HOMER, ALASKA—I rode out last Friday’s earthquake under the dining room table. My sister-in-law had arrived the night before from Philadelphia for a two-week visit. I made her crouch under the table with me. Her eyes were wide. I wondered: How much longer will this go on?
That is how it always is with earthquakes here in Alaska, where we live along the Ring of Fire, the most seismically active region on the planet. You feel the earth begin to rumble and shake but figure it will stop soon enough, so you just pause and do nothing as the ceiling lamp swings madly above your head. But on Friday, the quake went on and on and on.
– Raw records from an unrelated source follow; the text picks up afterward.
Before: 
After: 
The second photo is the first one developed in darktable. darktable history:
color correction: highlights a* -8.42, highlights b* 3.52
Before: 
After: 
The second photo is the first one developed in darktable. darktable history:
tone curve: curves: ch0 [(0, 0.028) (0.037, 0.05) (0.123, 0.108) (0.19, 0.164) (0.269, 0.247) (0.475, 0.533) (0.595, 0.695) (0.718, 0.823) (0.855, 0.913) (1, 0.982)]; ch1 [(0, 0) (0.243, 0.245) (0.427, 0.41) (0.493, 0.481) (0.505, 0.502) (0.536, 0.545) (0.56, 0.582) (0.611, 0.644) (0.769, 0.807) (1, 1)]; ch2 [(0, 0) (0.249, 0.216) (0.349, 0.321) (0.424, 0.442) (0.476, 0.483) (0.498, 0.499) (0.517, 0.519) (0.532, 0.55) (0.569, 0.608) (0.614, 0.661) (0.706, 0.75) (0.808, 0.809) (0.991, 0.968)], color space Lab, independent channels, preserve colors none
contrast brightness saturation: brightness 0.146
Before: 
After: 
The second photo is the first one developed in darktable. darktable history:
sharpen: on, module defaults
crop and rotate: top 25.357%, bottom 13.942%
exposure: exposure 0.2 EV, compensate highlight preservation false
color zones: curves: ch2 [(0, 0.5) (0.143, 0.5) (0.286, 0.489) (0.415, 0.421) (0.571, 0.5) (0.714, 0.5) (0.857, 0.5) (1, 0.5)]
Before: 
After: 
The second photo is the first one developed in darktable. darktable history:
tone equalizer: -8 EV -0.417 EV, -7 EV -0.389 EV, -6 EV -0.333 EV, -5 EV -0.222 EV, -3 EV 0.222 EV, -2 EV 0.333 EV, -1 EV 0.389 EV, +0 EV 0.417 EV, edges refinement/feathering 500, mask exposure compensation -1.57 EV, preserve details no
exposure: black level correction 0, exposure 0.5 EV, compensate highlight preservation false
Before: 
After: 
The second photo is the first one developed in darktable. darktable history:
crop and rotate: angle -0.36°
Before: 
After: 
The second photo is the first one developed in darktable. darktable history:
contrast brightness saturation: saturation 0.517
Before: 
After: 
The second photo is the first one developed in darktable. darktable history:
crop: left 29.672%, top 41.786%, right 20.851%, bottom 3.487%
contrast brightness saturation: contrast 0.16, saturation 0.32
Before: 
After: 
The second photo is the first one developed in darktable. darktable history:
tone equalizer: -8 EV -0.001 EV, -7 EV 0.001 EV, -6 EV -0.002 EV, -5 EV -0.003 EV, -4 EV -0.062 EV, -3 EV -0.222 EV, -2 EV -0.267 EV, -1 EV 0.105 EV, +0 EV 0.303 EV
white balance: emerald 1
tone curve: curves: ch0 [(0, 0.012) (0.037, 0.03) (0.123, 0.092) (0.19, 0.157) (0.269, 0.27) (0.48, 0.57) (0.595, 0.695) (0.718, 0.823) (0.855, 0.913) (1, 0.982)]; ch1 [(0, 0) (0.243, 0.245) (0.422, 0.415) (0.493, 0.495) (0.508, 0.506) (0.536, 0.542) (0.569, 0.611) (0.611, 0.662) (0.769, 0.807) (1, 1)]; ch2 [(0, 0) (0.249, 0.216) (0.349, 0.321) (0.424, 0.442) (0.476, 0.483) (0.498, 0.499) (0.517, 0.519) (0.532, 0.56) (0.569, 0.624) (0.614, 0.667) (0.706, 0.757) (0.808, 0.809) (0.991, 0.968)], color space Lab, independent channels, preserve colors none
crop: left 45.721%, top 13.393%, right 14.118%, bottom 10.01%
Here in Homer, we are about 200 miles south of Anchorage and the epicenter of the magnitude 7.0 temblor. The quake tore into Anchorage and the surrounding areas, rending highways, collapsing houses, and breaking a million different things. Thankfully, no one was killed or seriously injured.
In Homer, the shaking was much less intense. I was sitting at the kitchen counter with coffee cup in hand when the house began to shimmy. I heard a framed picture in the other room fall to the floor. Then it felt as though the house were a boat and we were riding huge swells. The world heaved and swayed.
The shaking lasted so long that a friend had time to shoot a cell phone video tour of his house. The water in his giant fish tank sloshed to the rim. Upside-down wine glasses clanked against each other in their rack. Cupboard doors opened and shut. The quake continued long enough for my husband to send a text from work describing how long it was—which I received and read while the house was still shuddering.
When the tsunami sirens started to blare, I began to feel nervous. Maybe this time there really would be a wave.
Some days, life here is sublime. We fill our freezers with wild salmon each summer. In the winter, our night skies are dark and full of stars. We can walk for hours on wild coastline right from town. We have empty cross-country ski trails a 10-minute drive from our house. I can call a dozen people if my car won’t start and I need someone to pick up my daughters from school. My children are growing up with animal neighbors: moose, porcupine, sea otters, humpback whales.
Other days, life in Alaska, where temperatures are warming twice as fast as in the rest of the nation, feels like one disaster after another. The Cook Inlet salmon run—the commercial fishery that supports many friends and neighbors—looks on the brink of collapse. A recent explosion of European aphids ravaged most of the spruce trees in town. A couple of winters ago, a seabird die-off left local beaches checkerboarded with black and white carcasses so thick you could walk on their feathered bodies for miles. And those cross-country ski trails—well, we wonder if we’ll ever have consistently snowy winters again.
These are just a few of the impacts of warming temperatures we’re feeling in Homer. Farther north, of course, climate change means that sea ice is disappearing, permafrost is melting, and villages—and centuries-old cultural traditions—are eroding away.
No part of life here feels untouched. And we’re barraged by news of what’s to come: moose-killing ticks roving up from the south, wildfire-choked summers, and the souring of our oceans.
State workers have already repaired the roadway near Anchorage where a friend’s now-famous red SUV was marooned on an island of pavement in a sea of earthquake rubble. After a temblor, we can patch, mend, and rebuild. Not so with climate change.
My daughters’ school evacuated to higher ground, so I took the opportunity to drive them and their aunt 20 miles out of town to a patch of public land to cut a Christmas tree. My sister-in-law was a good sport as we waded through shin-deep snow across hummocky ground between spindly spruce, looking for the right tree. We chose one growing in a crowded clump. Cutting this spruce, I told myself to assuage my tree-killing guilt, would make room for the others to grow larger.
As we drove home with the tree strapped to the roof of the car, I caught glimpses of the glaciers on the other side of our bay. The ice glowed blue under a cloudy sky. That ice will probably be gone in a hundred years. Maybe sooner.
Climate change is no sudden quake. It’s a series of transitions and losses. It’s a new normal that constantly shifts. How much longer will this go on? I sometimes wonder, as I look out at the silver-gray water of the bay on which we live. What else will be lost?